À ce métier de copiste, Lorie se faisait des journées de trois ou quatre francs, qu’il aurait pu doubler en travaillant le soir chez lui, mais on ne confiait pas les manuscrits à domicile ; puis il y avait du chômage. Et Chemineau qui le remettait de jour en jour, et la note de l’hôtel qui enflait à faire peur, et les bagages qui arrivaient avec trois cents francs de frais de route… Trois cents francs de colis !… Il n’y voulait pas croire, mais s’expliqua ce chiffre invraisemblable, en voyant sous un hangar de Bercy cette rangée de caisses, de ballots, tous à son adresse. Dans l’impossibilité de faire un triage, Sylvanire avait tout raflé, défroques, paperasses, ce dont les ambulants de l’administration se débarrassent à chaque campement, tout ce qui s’était entassé chez le sous-préfet d’inutilités encombrantes en ses dix ans de séjour, bouquins de droit dépareillés, brochures sur l’alfa, l’eucalyptus, le phylloxera, toutes les robes de madame, – pauvre madame, – jusqu’à de vieux képis brodés, des poignées de nacre d’épées de parade, de quoi ouvrir une boutique de bric-à-brac « AU SOUS-PRÉFET DÉGOMMÉ », le tout solidement ficelé par Romain, cloué, cacheté, à l’abri des accidents de terre et de mer.

Le moyen de remiser cela à l’hôtel ? Il fallut chercher un logement, dénicher ce petit rez-dechaussée de la rue du Val-de-Grâce qui tenta le sous-préfet par le calme, l’aspect provincial de la maison et de la rue, le voisinage du Luxembourg où les enfants pourraient s’aérer. L’installation s’y fit gaiement. La joie des petits d’ouvrir les caisses, de retrouver des objets connus, leurs livres, la poupée de Fanny, l’établi de menuisier de Maurice.

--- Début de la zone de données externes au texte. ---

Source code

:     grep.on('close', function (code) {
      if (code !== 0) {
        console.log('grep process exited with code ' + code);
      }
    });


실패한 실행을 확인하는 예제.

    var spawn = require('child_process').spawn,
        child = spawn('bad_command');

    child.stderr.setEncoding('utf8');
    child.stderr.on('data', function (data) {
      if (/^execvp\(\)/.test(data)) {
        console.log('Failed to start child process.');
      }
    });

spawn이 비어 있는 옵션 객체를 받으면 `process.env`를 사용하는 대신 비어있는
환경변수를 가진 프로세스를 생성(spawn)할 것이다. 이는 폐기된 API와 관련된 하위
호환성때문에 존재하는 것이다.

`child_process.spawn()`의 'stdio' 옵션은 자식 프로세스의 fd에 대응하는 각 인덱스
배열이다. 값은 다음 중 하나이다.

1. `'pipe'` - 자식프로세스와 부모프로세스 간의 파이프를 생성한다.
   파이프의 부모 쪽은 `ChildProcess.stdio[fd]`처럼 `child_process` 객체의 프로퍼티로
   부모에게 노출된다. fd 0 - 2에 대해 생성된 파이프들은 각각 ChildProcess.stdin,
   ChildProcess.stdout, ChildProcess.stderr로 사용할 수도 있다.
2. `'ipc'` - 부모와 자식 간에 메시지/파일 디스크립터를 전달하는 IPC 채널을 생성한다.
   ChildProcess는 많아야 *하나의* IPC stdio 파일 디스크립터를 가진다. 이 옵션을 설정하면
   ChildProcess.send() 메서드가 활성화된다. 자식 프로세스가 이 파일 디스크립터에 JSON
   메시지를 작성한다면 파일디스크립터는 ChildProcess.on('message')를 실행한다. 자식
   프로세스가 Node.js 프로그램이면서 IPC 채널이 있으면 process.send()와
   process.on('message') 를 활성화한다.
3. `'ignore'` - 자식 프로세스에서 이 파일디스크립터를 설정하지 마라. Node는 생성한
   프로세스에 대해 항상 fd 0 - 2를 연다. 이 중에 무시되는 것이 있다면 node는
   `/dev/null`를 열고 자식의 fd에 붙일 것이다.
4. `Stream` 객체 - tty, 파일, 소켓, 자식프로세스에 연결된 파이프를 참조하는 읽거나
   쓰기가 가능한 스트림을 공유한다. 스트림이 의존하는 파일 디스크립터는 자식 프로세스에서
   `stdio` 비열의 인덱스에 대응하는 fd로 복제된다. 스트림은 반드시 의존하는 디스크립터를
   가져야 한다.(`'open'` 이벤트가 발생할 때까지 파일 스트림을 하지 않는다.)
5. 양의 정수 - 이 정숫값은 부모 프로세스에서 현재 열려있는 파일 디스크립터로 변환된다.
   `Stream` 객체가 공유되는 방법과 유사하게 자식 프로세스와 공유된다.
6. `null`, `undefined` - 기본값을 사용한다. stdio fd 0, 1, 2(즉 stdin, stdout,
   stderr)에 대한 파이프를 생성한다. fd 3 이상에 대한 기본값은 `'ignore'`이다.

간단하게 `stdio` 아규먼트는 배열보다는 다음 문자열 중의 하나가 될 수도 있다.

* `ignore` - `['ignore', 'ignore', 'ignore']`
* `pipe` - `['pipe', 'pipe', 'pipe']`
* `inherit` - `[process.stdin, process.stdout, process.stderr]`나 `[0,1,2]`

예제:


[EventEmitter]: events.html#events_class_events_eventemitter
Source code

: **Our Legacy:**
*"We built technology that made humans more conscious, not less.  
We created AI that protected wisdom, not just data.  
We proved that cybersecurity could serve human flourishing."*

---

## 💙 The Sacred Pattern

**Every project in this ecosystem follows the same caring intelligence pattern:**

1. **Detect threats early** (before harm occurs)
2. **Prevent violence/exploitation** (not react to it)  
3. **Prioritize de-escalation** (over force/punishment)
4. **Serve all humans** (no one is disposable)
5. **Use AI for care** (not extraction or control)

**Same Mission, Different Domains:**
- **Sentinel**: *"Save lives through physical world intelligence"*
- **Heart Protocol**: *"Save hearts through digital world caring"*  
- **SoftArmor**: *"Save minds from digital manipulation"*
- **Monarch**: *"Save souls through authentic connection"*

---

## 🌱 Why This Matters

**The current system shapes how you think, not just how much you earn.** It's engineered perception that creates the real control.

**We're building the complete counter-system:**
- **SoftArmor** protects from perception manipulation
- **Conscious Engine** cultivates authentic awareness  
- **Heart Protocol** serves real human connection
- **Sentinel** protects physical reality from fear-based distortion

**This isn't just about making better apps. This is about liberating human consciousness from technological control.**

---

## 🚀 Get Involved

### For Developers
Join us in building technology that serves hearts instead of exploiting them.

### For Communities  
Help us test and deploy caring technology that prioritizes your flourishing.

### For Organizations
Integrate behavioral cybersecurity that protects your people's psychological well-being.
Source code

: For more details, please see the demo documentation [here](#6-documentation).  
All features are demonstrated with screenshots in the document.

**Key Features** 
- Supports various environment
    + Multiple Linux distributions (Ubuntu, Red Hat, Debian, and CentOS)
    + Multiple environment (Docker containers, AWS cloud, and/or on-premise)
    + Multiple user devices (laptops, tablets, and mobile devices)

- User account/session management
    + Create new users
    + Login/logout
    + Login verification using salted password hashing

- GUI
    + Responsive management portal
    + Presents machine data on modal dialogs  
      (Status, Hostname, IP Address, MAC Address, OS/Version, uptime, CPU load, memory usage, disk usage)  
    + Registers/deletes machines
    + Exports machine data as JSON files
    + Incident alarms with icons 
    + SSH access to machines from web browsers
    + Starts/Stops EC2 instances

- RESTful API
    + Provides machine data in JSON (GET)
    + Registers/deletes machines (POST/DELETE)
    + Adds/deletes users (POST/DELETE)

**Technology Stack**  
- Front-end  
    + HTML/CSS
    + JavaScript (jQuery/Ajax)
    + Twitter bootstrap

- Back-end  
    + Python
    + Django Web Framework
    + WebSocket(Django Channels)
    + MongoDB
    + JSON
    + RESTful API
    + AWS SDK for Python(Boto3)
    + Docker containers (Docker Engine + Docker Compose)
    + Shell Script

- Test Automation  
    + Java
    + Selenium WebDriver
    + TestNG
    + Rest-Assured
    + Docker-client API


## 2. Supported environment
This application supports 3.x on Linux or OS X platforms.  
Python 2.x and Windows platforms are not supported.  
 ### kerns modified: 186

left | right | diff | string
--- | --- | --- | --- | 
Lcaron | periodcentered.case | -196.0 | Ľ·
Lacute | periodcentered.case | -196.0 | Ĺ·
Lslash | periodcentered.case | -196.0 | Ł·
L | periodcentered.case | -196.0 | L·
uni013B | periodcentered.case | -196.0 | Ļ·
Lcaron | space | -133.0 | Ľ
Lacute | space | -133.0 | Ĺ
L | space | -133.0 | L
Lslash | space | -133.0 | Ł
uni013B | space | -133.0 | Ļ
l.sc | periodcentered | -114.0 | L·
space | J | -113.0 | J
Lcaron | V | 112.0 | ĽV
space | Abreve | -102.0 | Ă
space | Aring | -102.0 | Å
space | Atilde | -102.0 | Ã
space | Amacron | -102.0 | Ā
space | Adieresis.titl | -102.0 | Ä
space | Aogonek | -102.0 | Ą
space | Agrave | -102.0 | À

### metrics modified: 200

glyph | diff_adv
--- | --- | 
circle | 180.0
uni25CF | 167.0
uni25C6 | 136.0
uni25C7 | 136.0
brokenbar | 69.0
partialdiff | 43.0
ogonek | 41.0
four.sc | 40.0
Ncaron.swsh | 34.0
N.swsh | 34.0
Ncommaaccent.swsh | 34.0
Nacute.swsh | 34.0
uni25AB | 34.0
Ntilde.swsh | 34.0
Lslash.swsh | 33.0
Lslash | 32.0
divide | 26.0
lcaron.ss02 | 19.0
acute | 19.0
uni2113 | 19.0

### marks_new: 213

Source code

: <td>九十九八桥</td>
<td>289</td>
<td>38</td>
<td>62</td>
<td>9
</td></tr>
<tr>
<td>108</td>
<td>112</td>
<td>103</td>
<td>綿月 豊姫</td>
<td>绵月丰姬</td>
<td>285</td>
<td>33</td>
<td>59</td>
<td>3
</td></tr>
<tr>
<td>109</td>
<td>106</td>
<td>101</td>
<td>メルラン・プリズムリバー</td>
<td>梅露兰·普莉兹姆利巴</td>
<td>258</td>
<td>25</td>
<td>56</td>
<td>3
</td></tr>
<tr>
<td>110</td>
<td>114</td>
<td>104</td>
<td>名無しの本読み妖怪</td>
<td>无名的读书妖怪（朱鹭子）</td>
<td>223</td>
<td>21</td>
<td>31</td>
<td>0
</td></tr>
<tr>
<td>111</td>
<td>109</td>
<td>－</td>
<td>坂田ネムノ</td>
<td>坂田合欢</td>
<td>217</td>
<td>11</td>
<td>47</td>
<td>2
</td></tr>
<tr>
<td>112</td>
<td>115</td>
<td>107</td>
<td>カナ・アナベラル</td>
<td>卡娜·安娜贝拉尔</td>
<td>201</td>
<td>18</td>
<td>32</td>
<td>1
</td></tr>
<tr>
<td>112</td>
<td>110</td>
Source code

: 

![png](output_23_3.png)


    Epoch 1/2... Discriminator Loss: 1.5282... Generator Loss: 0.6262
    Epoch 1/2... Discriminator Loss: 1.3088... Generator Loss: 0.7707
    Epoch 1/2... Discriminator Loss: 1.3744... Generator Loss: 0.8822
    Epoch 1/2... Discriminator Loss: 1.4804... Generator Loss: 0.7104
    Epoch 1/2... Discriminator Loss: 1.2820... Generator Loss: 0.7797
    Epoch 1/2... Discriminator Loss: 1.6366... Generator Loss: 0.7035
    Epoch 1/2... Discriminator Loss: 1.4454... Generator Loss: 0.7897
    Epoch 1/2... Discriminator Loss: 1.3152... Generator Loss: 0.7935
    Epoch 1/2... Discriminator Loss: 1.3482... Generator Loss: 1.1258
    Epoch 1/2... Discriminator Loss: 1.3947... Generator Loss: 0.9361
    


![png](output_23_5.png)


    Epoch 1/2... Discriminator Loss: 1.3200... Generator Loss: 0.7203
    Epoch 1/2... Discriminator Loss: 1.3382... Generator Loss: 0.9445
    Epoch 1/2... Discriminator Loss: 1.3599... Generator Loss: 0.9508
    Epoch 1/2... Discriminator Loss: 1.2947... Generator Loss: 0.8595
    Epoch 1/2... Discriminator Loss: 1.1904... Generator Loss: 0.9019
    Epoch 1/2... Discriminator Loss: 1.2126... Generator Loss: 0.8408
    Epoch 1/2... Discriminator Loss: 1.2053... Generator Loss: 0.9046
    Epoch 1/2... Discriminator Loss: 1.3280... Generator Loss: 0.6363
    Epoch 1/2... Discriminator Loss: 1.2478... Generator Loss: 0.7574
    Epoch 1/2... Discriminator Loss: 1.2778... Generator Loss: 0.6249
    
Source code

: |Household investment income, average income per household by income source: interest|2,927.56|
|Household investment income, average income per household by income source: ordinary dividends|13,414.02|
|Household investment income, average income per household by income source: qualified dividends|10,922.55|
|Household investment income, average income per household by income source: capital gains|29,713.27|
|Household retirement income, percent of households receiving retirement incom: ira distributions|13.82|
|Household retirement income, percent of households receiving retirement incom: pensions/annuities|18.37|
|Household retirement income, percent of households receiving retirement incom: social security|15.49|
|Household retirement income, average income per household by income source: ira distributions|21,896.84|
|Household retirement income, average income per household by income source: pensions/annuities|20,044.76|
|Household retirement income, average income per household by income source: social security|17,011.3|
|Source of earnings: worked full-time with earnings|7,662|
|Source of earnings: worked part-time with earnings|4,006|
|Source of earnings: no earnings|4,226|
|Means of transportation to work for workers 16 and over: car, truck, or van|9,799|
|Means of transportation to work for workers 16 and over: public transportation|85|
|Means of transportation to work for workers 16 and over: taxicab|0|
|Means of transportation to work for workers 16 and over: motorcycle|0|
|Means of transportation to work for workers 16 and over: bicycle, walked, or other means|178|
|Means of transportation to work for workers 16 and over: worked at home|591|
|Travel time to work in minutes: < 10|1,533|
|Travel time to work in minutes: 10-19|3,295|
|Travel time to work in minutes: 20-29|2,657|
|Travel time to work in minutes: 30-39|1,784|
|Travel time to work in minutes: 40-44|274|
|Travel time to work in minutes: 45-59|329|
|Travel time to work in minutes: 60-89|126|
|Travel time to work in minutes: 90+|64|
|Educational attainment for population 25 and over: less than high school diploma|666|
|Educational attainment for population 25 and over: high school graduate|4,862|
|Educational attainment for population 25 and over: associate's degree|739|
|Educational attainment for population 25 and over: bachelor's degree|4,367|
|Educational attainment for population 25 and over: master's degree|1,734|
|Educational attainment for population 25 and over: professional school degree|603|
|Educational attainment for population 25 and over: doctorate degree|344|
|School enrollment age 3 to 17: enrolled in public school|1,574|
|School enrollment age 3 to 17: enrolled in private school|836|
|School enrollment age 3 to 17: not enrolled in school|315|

Après l’indifférence banale de l’hôtel, l’amusement d’un camp bohème ; tant de choses inutiles pour beaucoup d’autres qui manquaient, la bougie dans un vieux flacon à eau de Cologne, des journaux servant d’assiettes… On rit de bon cœur le premier soir ; et lorsque après un dîner léger, sur le pouce, les matelas déroulés, les caisses en tas, Lorie-Dufresne, avant de se coucher, promena solennellement la bougie sur cet intérieur de commissionnaire en marchandises, il eut un mot qui traduisait bien leur intime bien-être à tous : « C’est un peu dégarni, mais au moins nous sommes chez nous ! »

Le lendemain, ce fut plus triste. Avec les frais de voiturage, l’avance du loyer, Lorie avait vu la fin de son argent, déjà fort entamé par la note des Gailleton, les voyages, le séjour à Paris et l’achat d’une petite concession dans le cimetière d’Amboise, oh ! toute petite, pour quelqu’un qui n’avait jamais tenu beaucoup de place. L’hiver approchait pourtant, un hiver comme il n’en existe pas en Algérie et pour lequel les enfants n’étaient équipés de vêtements ni de chaussures. Heureusement, il y avait Sylvanire. La brave fille suffisait à tout, allait au lavoir, taillait, raccommodait dans les débris d’autrefois, nettoyait les gants de monsieur, rafistolait son lorgnon avec du fil d’archal, car l’ancien fonctionnaire ne négligeait pas la tenue. C’est elle aussi qui trafiquait chez les marchands d’habits de la rue Monsieur-le-Prince, chez les bouquinistes de la rue de la Sorbonne, les vieux livres de droit, les brochures sur la viticulture, et, reliques encore plus précieuses, les habits de parade du sous-préfet, ses redingotes brodées d’argent fin.

Une de ces défroques administratives, dont les marchands n’avaient pas voulu à cause de sa décrépitude, servait à Lorie de robe de chambre, économisait son unique vêtement de sortie ; et c’était quelque chose de le voir, grelottant et digne sous la loque à broderies, arpenter leur logement pour se réchauffer, tandis que Sylvanire s’usait les yeux à la lueur d’une bougie et que les enfants dormaient dans des caisses d’emballage transformées en couchettes, afin de leur éviter le froid du carreau. Non, jamais, dans les pièces qu’il copiait, si bizarres pourtant, si extraordinaires, Lorie-Dufresne n’avait rien vu d’aussi extravagant.